De vijanden van de bolsjewieken, door klassenhaat verblind, beschuldigen hen de bandeloze driften, de woeste begeerlijkheid van de Russische volksmassa’s ontketend te hebben. De geschiedschrijver van de toekomst zal die beschuldiging als ongerijmd afwijzen. Latere generaties zullen het juist aan de bolsjewieken als hoge verdienste aanrekenen, dat zij door hun intuïtie, hun sociologisch inzicht, hun vastberadenheid, hun koelbloedigheid en hun enorme energie, er in zijn geslaagd de stroom van de psychische massakracht in de dagen direct volgend op de novemberoverwinning voor het grootste deel te kanaliseren. Slechts een klein deel daarvan ging, gelijk onvermijdelijk was, in wilde uitspattingen verloren.

Het Russische communisme volbracht in die dagen, wat geen leer en geen geloof ooit te voren op aarde volbracht: een nieuwe bedding graven voor de vrijgekomen zielsvermogens van vele miljoenen mensen en die vermogens gebruiken om de fundamenten te leggen van een hogere cultuur. Het communisme richtte voor de massa’s het symbool op van de elkaar kruisende sikkel en hamer, het wierp in de massa’s de grote ideeën van sociale gelijkheid en gelijkheid der geslachten, van internationale proletarische verbroedering en verbroedering tussen Oost en West; het schonk hun in Lenin en Trotski, in Rosa Luxemburg en Liebknecht gestalten die zij konden vereren en die in hun harten de plaatsen konden innemen, leeg geworden door de val van de hemelse en die van de aardse tsaar. Het communisme deed met één slag (voor zover dit met één slag kan geschieden) de ingesteldheid van het collectieve bewustzijn, die was als van deemoedig gezinde zoons, bukkend voor een gestrenge vader, verkeren in die van broeders, frank en vrij hun medebroeders in de ogen ziende.[40]

De bourgeoisie heeft voor alle excessen, alle bandeloze uitingen van haat, van wraakzucht en begeerlijkheid, die in de eerste tijd van de revolutie voorkwamen, voor alle moorden, brandstichtingen en plunderingen, de bolsjewieken verantwoordelijk gemaakt. Zij gaat voort dit te doen, ofschoon zij kan weten dat de bolsjewieken juist dergelijke excessen zoveel mogelijk hebben beteugeld. Zij wil of kan niet begrijpen, dat een grote revolutionaire beweging zonder excessen psychologisch onmogelijk is.
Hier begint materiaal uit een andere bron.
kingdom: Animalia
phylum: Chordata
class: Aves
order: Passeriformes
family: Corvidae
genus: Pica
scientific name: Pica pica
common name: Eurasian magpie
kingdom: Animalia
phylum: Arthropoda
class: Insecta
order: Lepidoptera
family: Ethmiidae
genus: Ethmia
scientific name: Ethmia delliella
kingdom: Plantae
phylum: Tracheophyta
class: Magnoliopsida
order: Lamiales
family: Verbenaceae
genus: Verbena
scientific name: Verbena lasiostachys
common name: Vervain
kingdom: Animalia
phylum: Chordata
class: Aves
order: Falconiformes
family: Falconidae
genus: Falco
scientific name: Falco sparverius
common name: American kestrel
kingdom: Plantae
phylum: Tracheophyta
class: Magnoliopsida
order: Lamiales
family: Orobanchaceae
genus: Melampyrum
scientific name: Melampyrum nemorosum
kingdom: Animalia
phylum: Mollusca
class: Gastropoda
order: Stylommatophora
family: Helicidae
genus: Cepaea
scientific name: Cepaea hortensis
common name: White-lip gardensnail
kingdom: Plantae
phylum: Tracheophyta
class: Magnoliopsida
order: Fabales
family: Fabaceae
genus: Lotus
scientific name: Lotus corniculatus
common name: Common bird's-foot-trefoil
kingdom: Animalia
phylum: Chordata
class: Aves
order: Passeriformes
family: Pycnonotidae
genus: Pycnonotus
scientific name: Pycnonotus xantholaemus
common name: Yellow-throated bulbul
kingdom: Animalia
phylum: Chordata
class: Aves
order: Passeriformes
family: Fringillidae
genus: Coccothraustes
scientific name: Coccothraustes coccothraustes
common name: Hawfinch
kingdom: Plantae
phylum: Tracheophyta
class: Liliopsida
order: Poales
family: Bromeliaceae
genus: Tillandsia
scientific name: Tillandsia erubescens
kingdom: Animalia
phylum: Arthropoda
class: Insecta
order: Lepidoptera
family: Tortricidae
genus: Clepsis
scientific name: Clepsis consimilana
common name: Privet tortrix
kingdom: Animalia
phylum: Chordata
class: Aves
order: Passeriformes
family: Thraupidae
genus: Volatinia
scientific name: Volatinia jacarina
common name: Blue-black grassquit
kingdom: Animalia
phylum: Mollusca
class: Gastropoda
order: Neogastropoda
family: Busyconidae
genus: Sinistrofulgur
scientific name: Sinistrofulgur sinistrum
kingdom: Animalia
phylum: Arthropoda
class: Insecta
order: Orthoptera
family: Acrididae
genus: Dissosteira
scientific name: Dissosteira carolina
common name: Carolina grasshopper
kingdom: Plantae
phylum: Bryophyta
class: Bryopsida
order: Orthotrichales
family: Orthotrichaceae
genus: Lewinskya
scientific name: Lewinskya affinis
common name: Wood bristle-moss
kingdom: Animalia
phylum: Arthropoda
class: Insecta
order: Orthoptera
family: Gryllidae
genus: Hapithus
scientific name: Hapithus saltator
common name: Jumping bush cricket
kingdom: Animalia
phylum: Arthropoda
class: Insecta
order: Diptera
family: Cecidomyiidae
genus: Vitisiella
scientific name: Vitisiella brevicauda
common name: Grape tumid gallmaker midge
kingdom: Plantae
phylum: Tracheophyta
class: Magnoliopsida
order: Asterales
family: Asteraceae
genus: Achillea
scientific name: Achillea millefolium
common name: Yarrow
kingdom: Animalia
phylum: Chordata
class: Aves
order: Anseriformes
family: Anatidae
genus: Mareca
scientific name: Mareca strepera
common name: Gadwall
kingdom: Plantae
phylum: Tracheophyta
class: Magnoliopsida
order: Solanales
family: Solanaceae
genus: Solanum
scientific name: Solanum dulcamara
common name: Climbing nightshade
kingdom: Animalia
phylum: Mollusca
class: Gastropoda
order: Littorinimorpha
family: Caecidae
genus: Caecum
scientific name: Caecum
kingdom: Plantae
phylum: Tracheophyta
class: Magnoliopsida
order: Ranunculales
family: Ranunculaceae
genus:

Een revolutie voltrekt zich door het in beweging komen van elementaire krachten. Zij is te vergelijken bij het een of ander groots natuurgebeuren, zoals een vulkanische uitbarsting of het woedende geweld van een brede rivier in het voorjaar, wanneer het ijsdek, tot hoge wallen opgestapeld, door de opgestuwde wateren uit elkaar wordt gebeukt. Het uitbreken van een revolutie bewijst dat grote hoeveelheden psychische energie gedurende lange tijden verhinderd werden hun natuurlijke loop te volgen, zodat het tot gevaarlijke stuwingen en persingen kwam; het bewijst dat reusachtige weerstanden in de uiterlijke wereld overwonnen moeten worden, eer een nieuwe evenwichtstoestand kan ontstaan. De zelfbevrijding der mensheid van verouderde, onduldbaar knellende levensvormen is in het verleden onmogelijk geweest zonder revolutionaire uitbarstingen, dat is zonder catastrofen, die een grote vernietiging van waarden, op psychisch even goed als op materieel gebied, meebrachten. Zachter en rustiger vormen zal die zelfbevrijding pas kunnen aannemen in een samenleving, waarin de stroom van de psychische energie haar aanpassing vermag te veranderen, nog voor het tot dergelijke gevaarlijke stuwingen komt. De eerste voorwaarde hiertoe is: de overwinning der tegenstellingen tussen rassen, klassen en naties.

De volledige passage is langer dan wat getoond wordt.